<= Back to Data Science Works

Placement Analysis

February 2025 sklearn lighgbm permutation-importance

Dataset: placementdata.csv

Code: https://colab.research.google.com/drive/14lnenBLGiu09F8tMpl7oUHXWQZz1FMnS?usp=sharing

Introduction

So, I really wanted an internship. I was looking over some placement datasets and my eyes fell on this. Not only this was cleaned (I hate cleaning both on datasets and IRL), but, also had some good features. I was also reading a book on Interpretable Machine Learning and wanted to test permutation importance on some dataset.

Dataset

This dataset contains information about the students academic and training and placement status. These were the following features: CGPA, Internships, Projects, Workshops/Certifications, ApptitudeTestScore, SoftSkillrating, ExtraCurricularActivities, PlacementTraining, SSC and HSC and finally, PlacementStatus

Analysis

EDA

First of all, Some Basic EDA,

CGPA vs Placement Status

cgpa
Those who got placed had higher CGPA than those who didn't.
Woah!!! What an insight, No one could have guessed it. Also, I have noticed that there are not much people around 7 CGPA, both in placed and not placed data. Maybe, there is a bias in the data or maybe there are not much people who have got around 7 CGPA.

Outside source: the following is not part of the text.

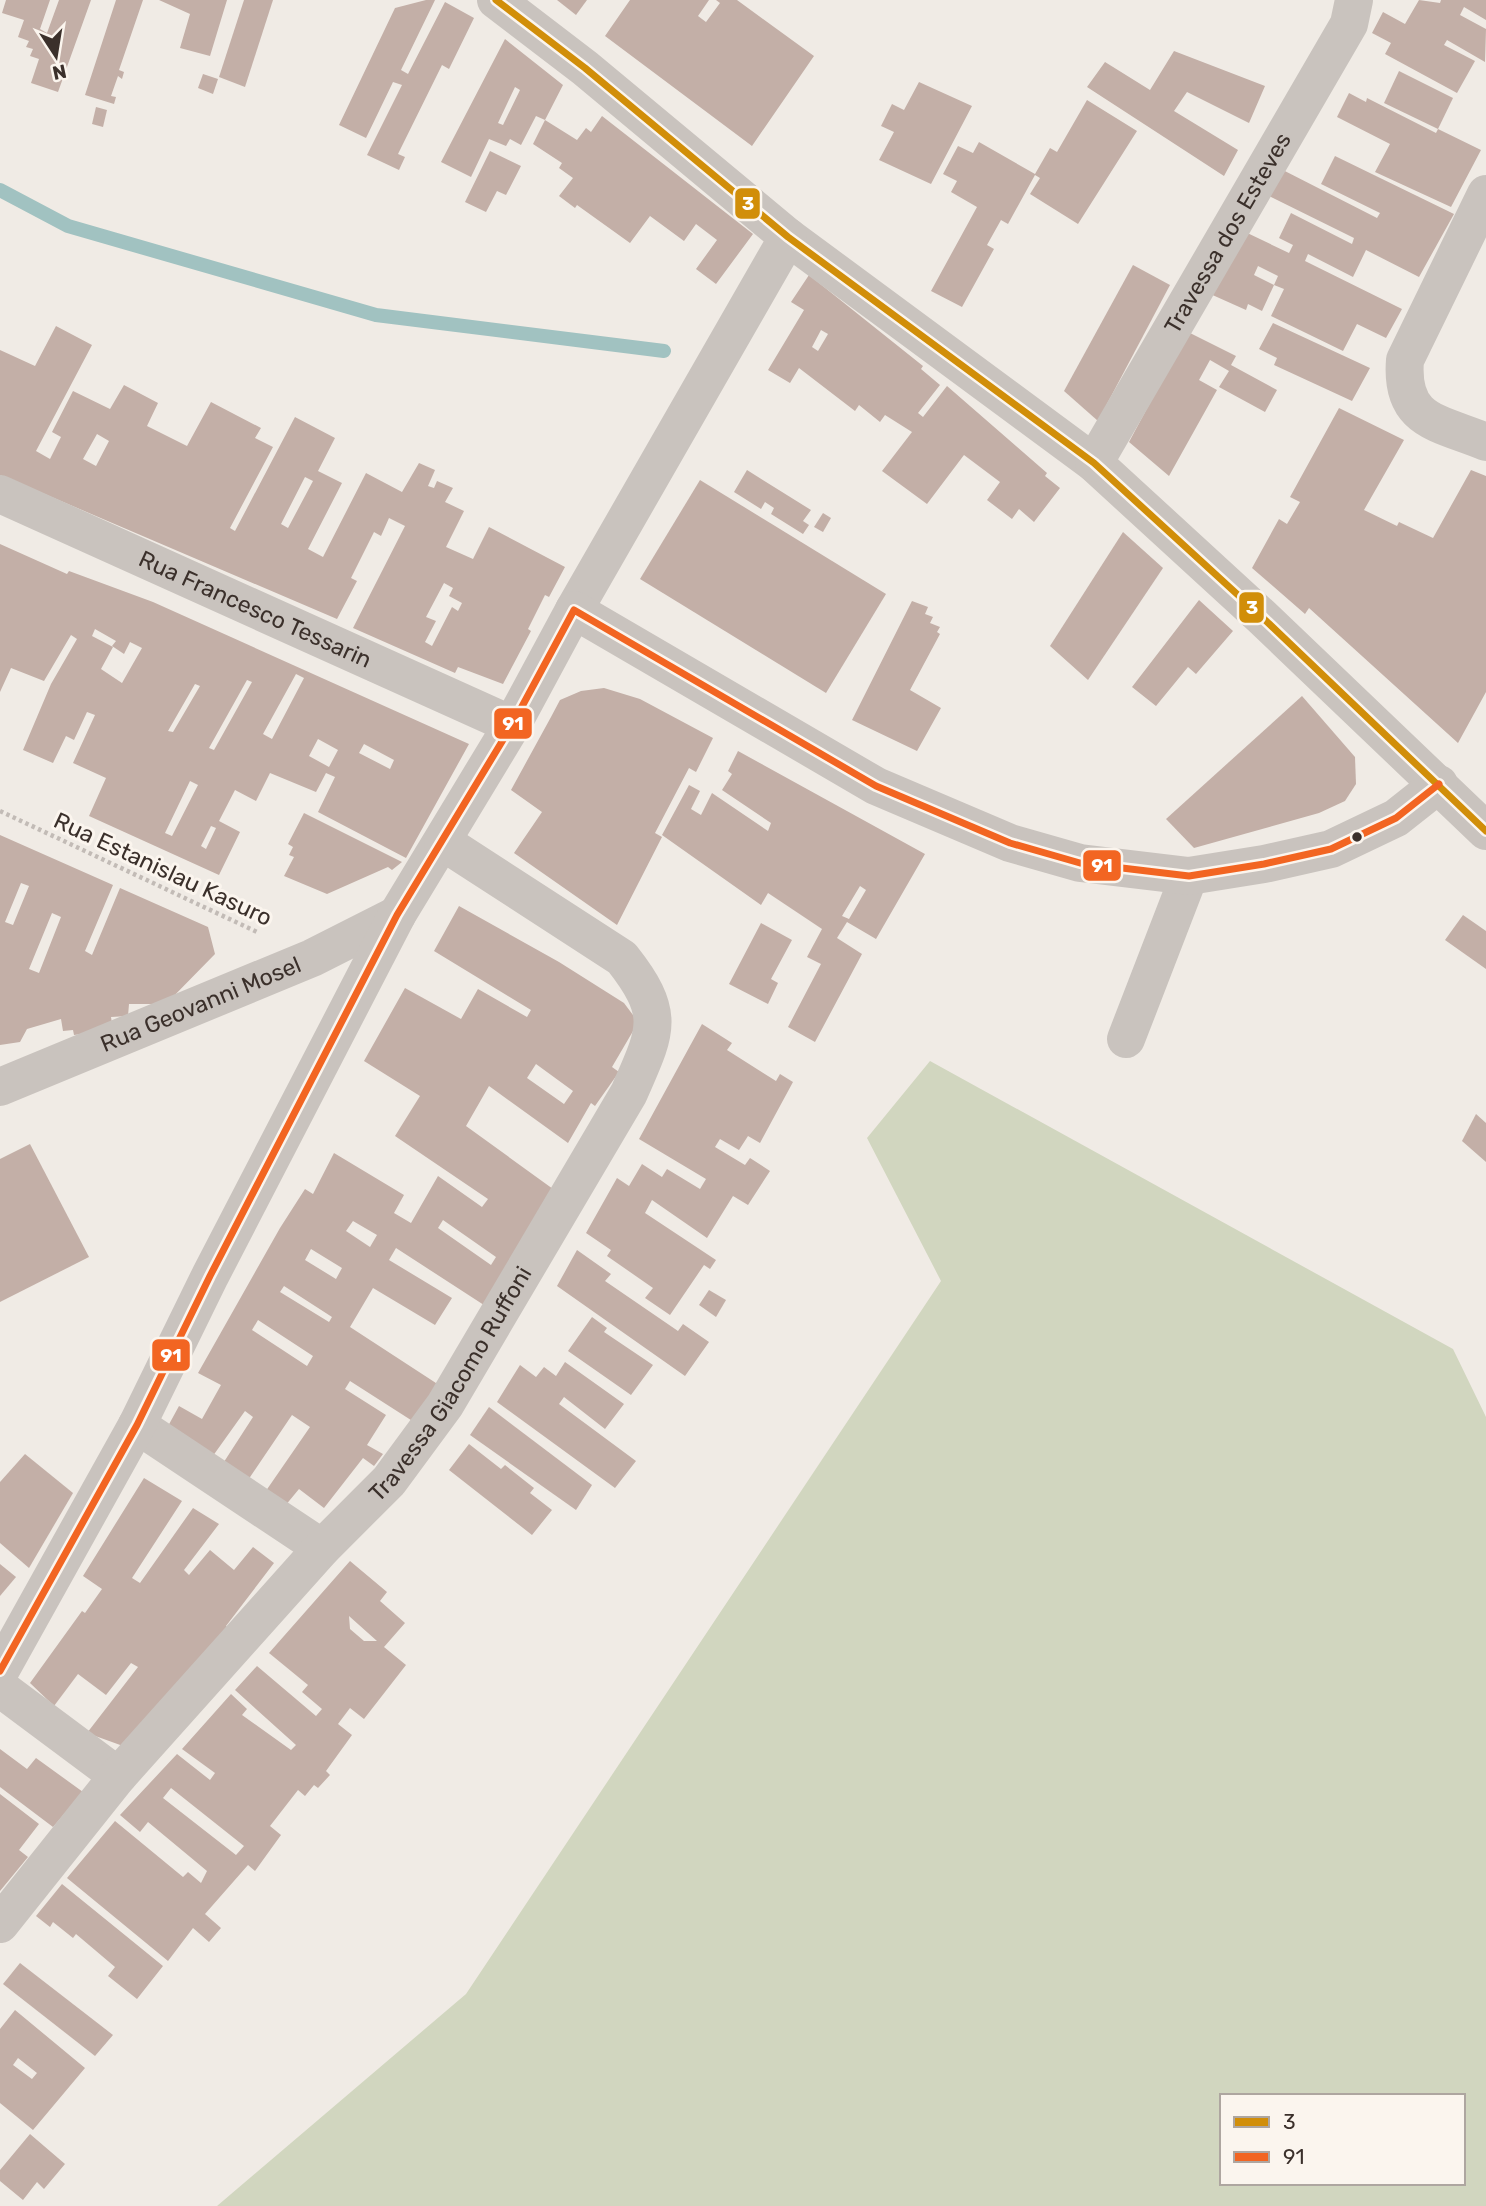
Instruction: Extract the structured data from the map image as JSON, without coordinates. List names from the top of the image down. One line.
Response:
{"streets":{"street":["Travessa dos Esteves","Rua Francesco Tessarin","Rua Geovanni Mosel","Travessa Giacomo Ruffoni"],"path":["Rua Estanislau Kasuro"]},"crossings":[["Rua Estanislau Kasuro","Rua Geovanni Mosel"]],"lines":["transit line 3","transit line 91"],"legend":["3","91"],"north":"bottom"}
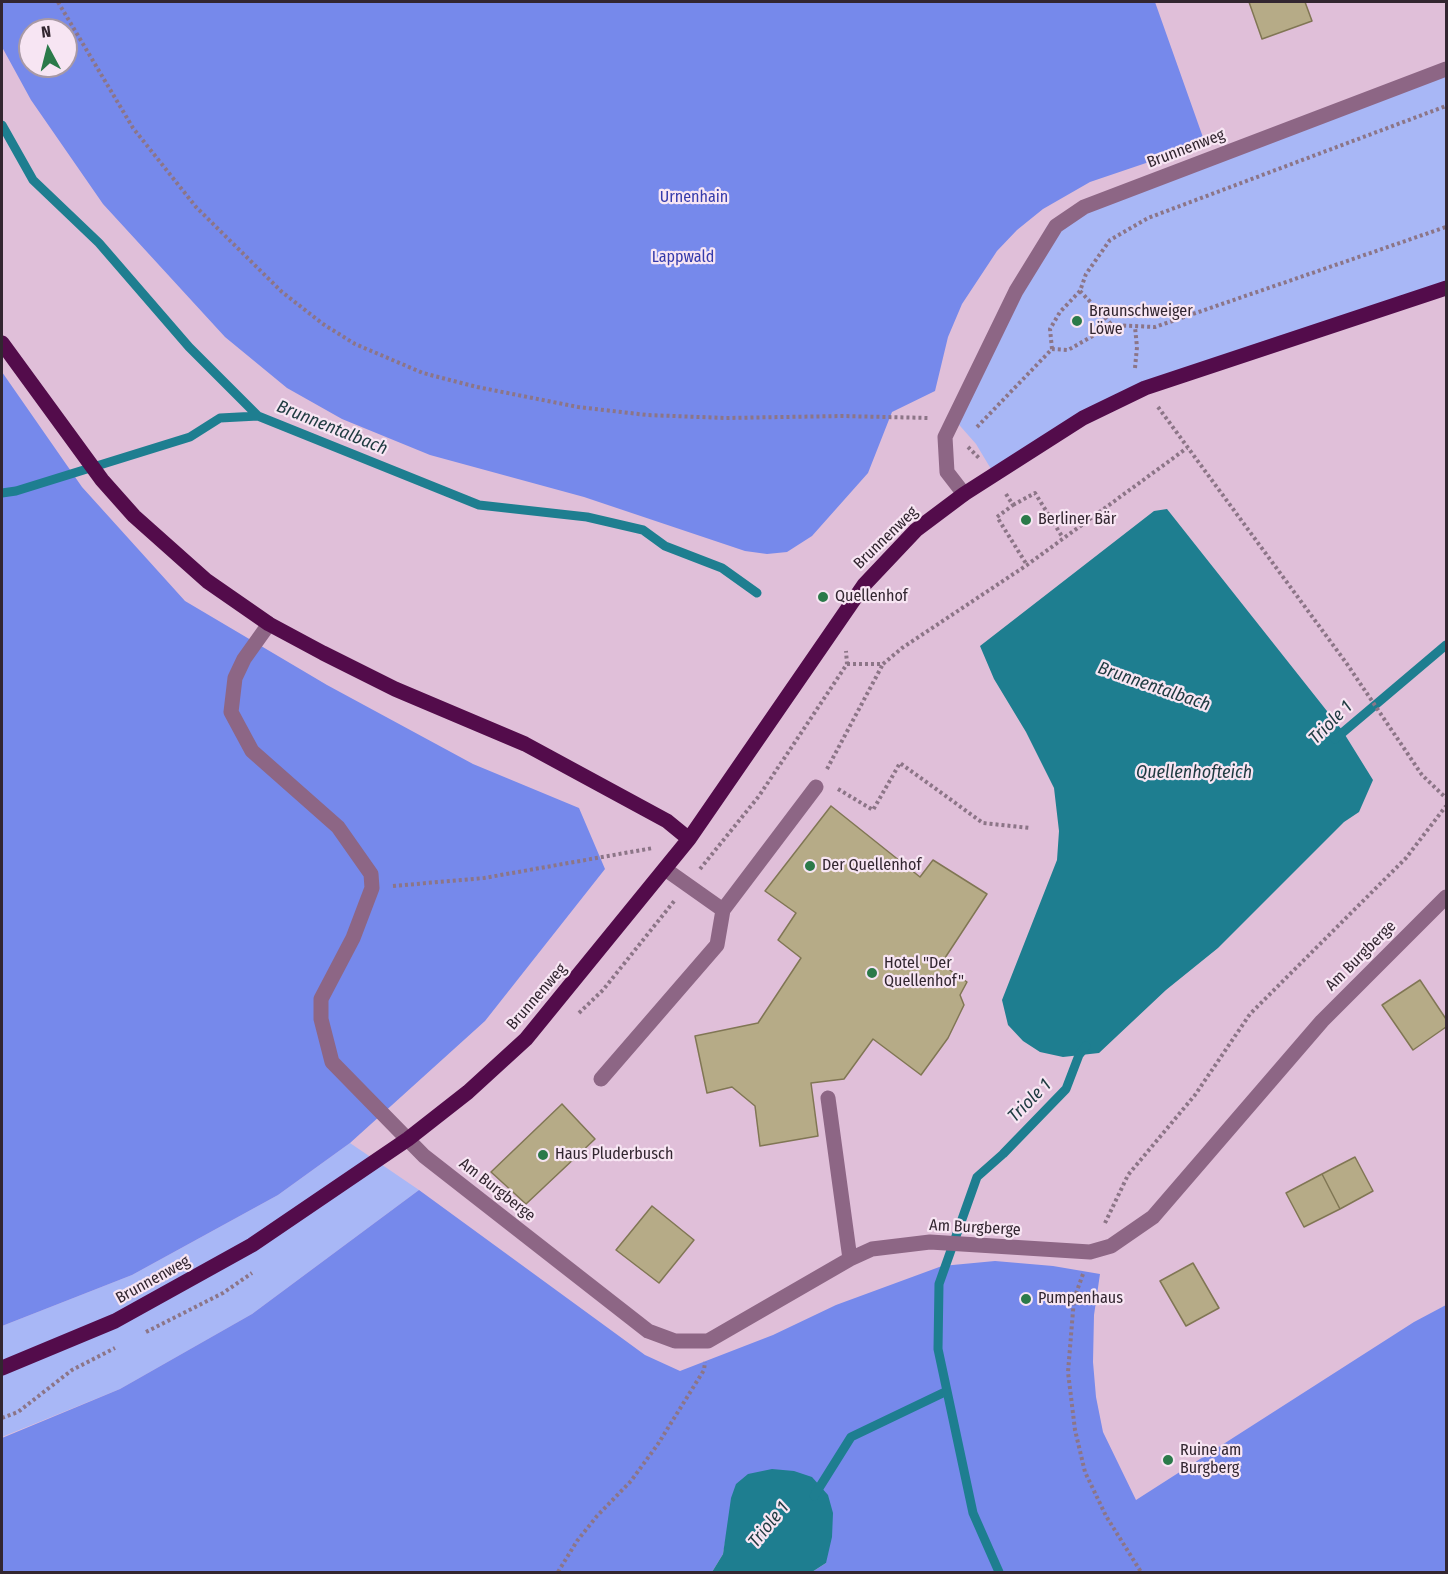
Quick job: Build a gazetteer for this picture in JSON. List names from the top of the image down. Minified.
{"streets":{"main road":["Brunnenweg"],"street":["Am Burgberge"]},"crossings":[["Brunnenweg","Am Burgberge"]],"water":["Brunnentalbach","Triole 1","Quellenhofteich"],"parks":["Urnenhain","Lappwald"],"places":["Braunschweiger Löwe","Berliner Bär","Quellenhof","Der Quellenhof","Hotel \"Der Quellenhof\"","Haus Pluderbusch","Pumpenhaus","Ruine am Burgberg"],"north":"top"}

Number of Internships vs Placement Status

internships
This might feel weird but in India, Most of the colleges force students to have internships and if a student didn't interned, he might loose credits. So, what students in India do if they couldn't get interned at any startup is, get fake internship certificates(or even pay to get interned). That's the reason why, there are more students who are not placed even after having internships.

CGPA vs Workshops/Certifications vs Placement Status

cgpa_workshops
There is no much difference between a student who got placed with certificate and without any certificates. The only thing mattered here is CGPA.

CGPA vs Placement Training vs Aptitude Score vs Placement Status

cgpa_training This shows Placement Training really matters if we had a good CGPA and Aptitude Score. Placement Training are provided by the college itself to ace the placements. This means, we get to know the tips and tricks of placements before placements itself. I feel this is a really important feature.

Soft Skills vs Placement Training vs Internships vs Placement Status (Interactive Plot)

Try this below interactive plot to understand the relationship between Soft Skills, Placement Training, Internships and Placement Status.

Prediction

The first thing i tried on the above dataset is lightgbm. This is the perfect model to try on datasets that are linearly unseperable. I got a 79.2% accuracy with lighgbm.
But, my main goal with this dataset was Permutation Importance. I wanted to look at which features are more important for Placement Status. The Random Forest itself has a `feature importance` feature, but, they doesn't handle correlated features well. This is where permutation importance comes in, which even though is computationally expensive than Random Forest, handles correlation issues better.

Result: This is absolutely right because getting an high score in aptitude tests will always matter whether we did projects or internships.

Well, Everyone knows that having good aptitude score means higher chance of getting placed. But, what happens if i remove aptitude score? Let's, Try it out. Projects matter a lot. But, why was Extracurricular Activities so high with Aptitude Score but not without it? It could mean two things:

  • Either there is a significant correlation between Aptitude Score and Extracurricular Activities
  • Or, When "Aptitude Test Score" was present, the model might have heavily relied on it because it's a strong, potentially single, numerical indicator. It could have been capturing a significant portion of the signal related to candidate quality that was also reflected in "Extra Activities" and "Workshops."
There is a very good correlation between Aptitude Score and Extracurricular Activities (0.48) and Projects and Extracurricular Activities (0.49) which may indicate that "Aptitude Test Score" is sharing information with "Extra Activities". Maybe "Aptitude Test Score" could have been acting as a proxy or surrogate for some of the information contained in these other features.
The Extracurricular Activites could also mean participating in events, conferences like IEEE and getting to know a lot of people which in turn may help them get a referral.

What happens if i remove the Extracurricular Activites itself? Again, Projects matter a lot. CGPA also matters. The correlation between Projects and CGPA, Projects and Workshops/Certification, Projects and Extracurricular Activities are high. This means, "Aptitude Score," "Workshops/Certifications," "Projects" and "Extracurricular Activities" could all be indicators of a general trait like "academic engagement".

"Projects" might also mean "applied skills" which could be an unique feature which helped a student get placed. Maybe that's the reason why, "Projects" is high even though, Aptitude Score was not present.

Conclusion

Do more Projects, Get a high score in Aptitude tests and have interest in your subject to get placed.